A discontinued look of Sapa with APS film by Minh Nghia

A discontinued look of Sapa with APS film

by Minh Nghia – Blog is HERE

Today we will be looking at something that is going to be forgotten.

In 1996, Kodak introduced APS film (Advanced Photo System) with smaller size than the popular 35mm: 25.1 x 16.7 mm vs 24 × 36 mm. The crop factor is about 1.44x. It has some advance features like recording aspect ratio, the date and time that the photograph was taken, exposure data such as shutter speed and aperture setting, more or less like EXIF in digital files. Most interestingly, the film comes with 3 image formats: Classic 3:2, High-Definition 16:9 and Panorama 3:1.
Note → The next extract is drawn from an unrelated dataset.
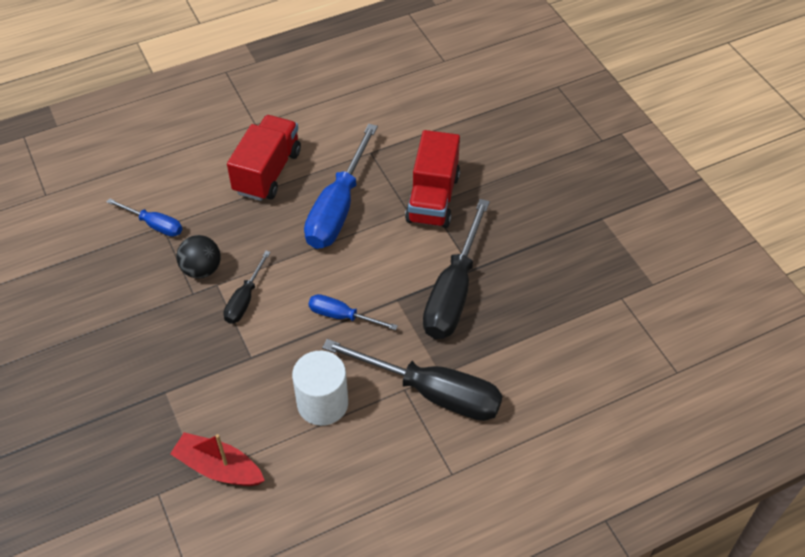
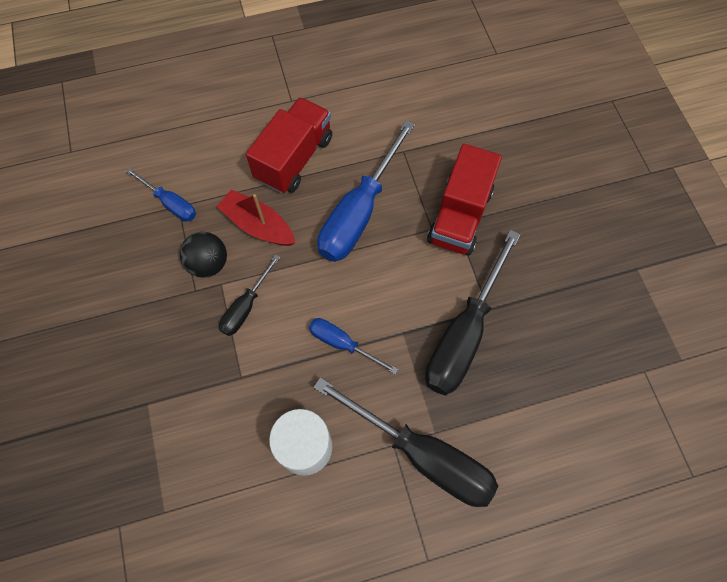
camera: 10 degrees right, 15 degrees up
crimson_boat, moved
Nonetheless, APS has been discontinued completely in 2011, mainly because of economic reasons (film production/developing cost). Rarely you hear people talking about it, even in film community.

Below are some pictures that I got from a trip to Sapa (highland in Vietnam) on a roll of expired Kodak Advantix 400 APS film using the Canon ELPH LT. It is a very small size Point-n-Shoot (PnS) camera using APS film that I got from my Dad. Some specs of the forgotten camera: fix lens 23mm f4.8 (equivalent to 35mm field of view for full-frame), 1-point autofocus, Program meter, 1/650 – 1/2 sec and weight only 120 grams.

There are only 25 exposures in one roll and that’s all I have for the trip. My favorite setting is High Definition 16:9 ratio, not only the image is more “panorama” but the viewfinder changes as well. That makes a whole difference of how I compose the image – horizontally. The camera is extremely light and small so that I can bring it with me everywhere. Knowing its limitation (fix aperture), I don’t expect much of “creamy bokeh” or alike, but the image quality for landscape shots is quite impressive. Lastly, it feels much enjoyable and special for each shutter count since I was capturing a beautiful landscape of Vietnam – my homeland, on something old & expired with a “discontinued” look. The reddish look with a bit of vignette on foggy days in Sapa becomes a part of my memory.









  1. There was one other 35mm film (width) format, called ‘Rapid’, and developed by Agfa … Kodak refused to support that, though it had it’s merits, as it was a cassette without any spool, so you could bulk-load 35mm film into it, without the faffing around opening the can, attaching film to a spool, and then closing the cassette back up …. because the film, was pulled by the sprockets, from one cassette to the other. The format certainly lasted longer than APS did!

    Probably the most dreadful ‘dog’ (and unsuccessful) of all film formats, was the Kodak Disc. Think it barely lasted on the market, for 2 years!

  2. Thanks everyone… glad you like the pictures.

    Well, it’s a re-visit to APS film rather than to cry out for its extinct. The cost versus performance is just too high.. Anyway, it is the unique shooting experience that counts, for the small size & panorama viewfinder. I still have 3 rolls and it seems that I shoot one every year 😀

  3. Fantastic captures.

    APS film was way too expensive to develop for small shop developers who needed to pay $6figure to get a developing machine which they couldnt afford, the film itself cost more than 35mm, and the cameras needed extra motor mechanism (to roll the film from inside the closed film canister) which made the cameras more prone to breakdown.

    Along with kodak disc, Kodak aps was best consigned to history.

    Kodak just lost the pulse gradually from 80’s onwards.

  4. First off the good- fantastic composition. The photographer obviously has the eye.

    Now the bad. Wonder why this format has died? Grainy unsharp low comtrast flat results.
    Sure now, in this context, they are appreciated but at the time it was what killed it. Easy loading can only go so far.

    I can only imagine how great these shots would have been with decent equipment.
    Yeah this was a fun post but dont get carried away and look for an old APS camera. 35mm cameras like the Olympus Stylus/Mjiu were almost as small but oh so better.
    The photographer is what/who rocks here.

  5. Wow. I got that exact camera in 1998 (I think) and one of my favorite shots ever was taken with it–the panoramic shot was perfect for the World Trade Center. Had no idea they made the film as recently as 2011…I think I still have the camera and would love to shoot it again just for fun–the thing is so small and light, as you noted, that it was the perfect pocket camera.

    Love your shots and how the expired film actually adds a lot to them–well done!

  6. One of the things I love to read about is oddball, discontinued, or unusual things. Stuff like this. I’m glad you sent this in, because I love the photos and also learning about something I have never heard of before.